The Canadian Beef Industry
The Canadian beef industry is in a state of flux, and has been since the BSE crisis. Exports to the USA are down significantly, and markets in the Far East are only slowly growing. Domestic demand is also down, while the Hong Kong market is emerging as a strong one and is our Number 2 importer of beef, ahead of Mexico. Herd sizes are down and the number of grazing acres has declined, partly due to adverse weather conditions. Throughout these conditions, beef prices are up, making the return on investment better.

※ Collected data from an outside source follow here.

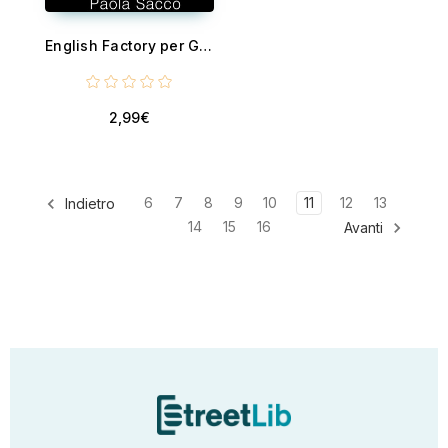
English Factory per Genitori
2,99€
6
7
8
9
10
11
12
13
Indietro
14
15
16
Avanti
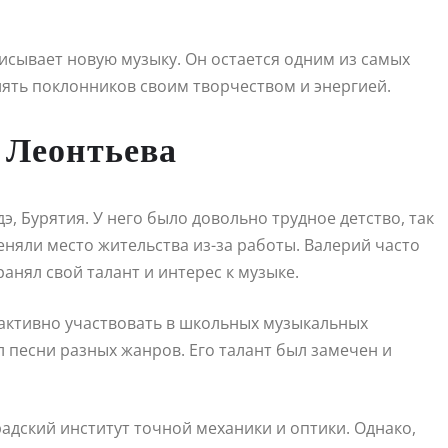
писывает новую музыку. Он остается одним из самых
лять поклонников своим творчеством и энергией.
 Леонтьева
дэ, Бурятия. У него было довольно трудное детство, так
няли место жительства из-за работы. Валерий часто
анял свой талант и интерес к музыке.
л активно участвовать в школьных музыкальных
л песни разных жанров. Его талант был замечен и
адский институт точной механики и оптики. Однако,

In 2015, Canada exported 322,343 tonnes of beef. If we include live cattle shipped mostly to the USA for slaughter, we shipped 577,420 tonnes, worth $3.9 billion. That is down from 2002, just prior to the BSE crisis.

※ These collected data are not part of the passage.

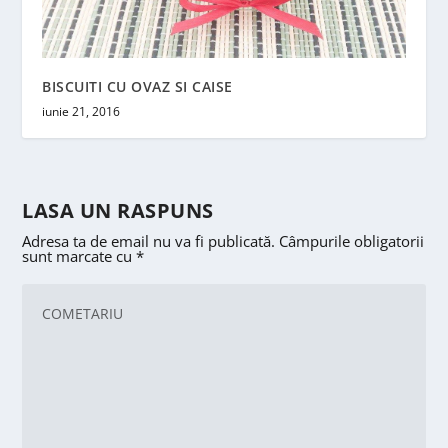
BISCUITI CU OVAZ SI CAISE
iunie 21, 2016
LASA UN RASPUNS
Adresa ta de email nu va fi publicată.
Câmpurile obligatorii
sunt marcate cu
*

The beef industry on the prairies has begun to adapt with more specialized operations. Feedlots large and small are emerging. Cow-calf operations have increased. Consumers demand healthy options and want to know how their beef has been raised and handled. Farmers too, are becoming informed on the best ways to increase production naturally. Consequently, Canada's beef industry has implemented tougher traceability procedures, while farmers are being much more aware of health and diet requirements. Gone are the days of simply letting the animal eat and then shipping it to market. Intense management requires better infrastructure and facilities, however.
Canada's cold winters pose a problem for open range cattle. Water, windbreaks, access to feed, shelters from extreme cold all are vital resources. Open-ended fabric shelters allow cattle to range in and out freely, while providing a wind break and some warmth at an economical price. Given the adverse conditions on the range, beef producers have to bring the cattle in to a feedlot or enclosed area in the winter, which also enables the farmer to distribute feed and monitor animal conditions more easily.

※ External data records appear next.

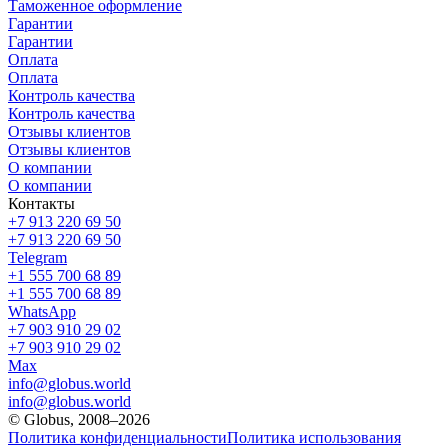
Таможенное оформление
Гарантии
Гарантии
Оплата
Оплата
Контроль качества
Контроль качества
Отзывы клиентов
Отзывы клиентов
О компании
О компании
Контакты
+7 913 220 69 50
+7 913 220 69 50
Telegram
+1 555 700 68 89
+1 555 700 68 89
WhatsApp
+7 903 910 29 02
+7 903 910 29 02
Max
info@globus.world
info@globus.world
© Globus, 2008–2026
Политика конфиденциальности
Политика использования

Two Manitoba styles of beef management and raising are small feedlots for finishing the animal for market and the cow-calf operation for breeding purposes. Both require fencing, water, windbreaks and shelter. Close quarters for living increase the risk of disease, while wet conditions can cause complications in the manure and bedding of a small feedlot.
The cow-calf operation focuses on breeding animals on a rigid schedule. The practice requires constant monitoring and a contained environment, both to monitor the animals and protect them from the weather and predators. Feedlot and finishing operations require a precise diet and easily accessed storage for feed.
A fabric building from Cobra Structures answers many of the concerns and needs of the feedlot operation. In cold weather a large, inexpensive building can house the herd comfortably while in better conditions, the ends of the building can open to allow easy access and egress.
As herd sizes decrease and animal management becomes concentrated in smaller spaces innovative approaches to cut costs and increase efficiency are needed. These concerns are in part, addressed by the fabric building.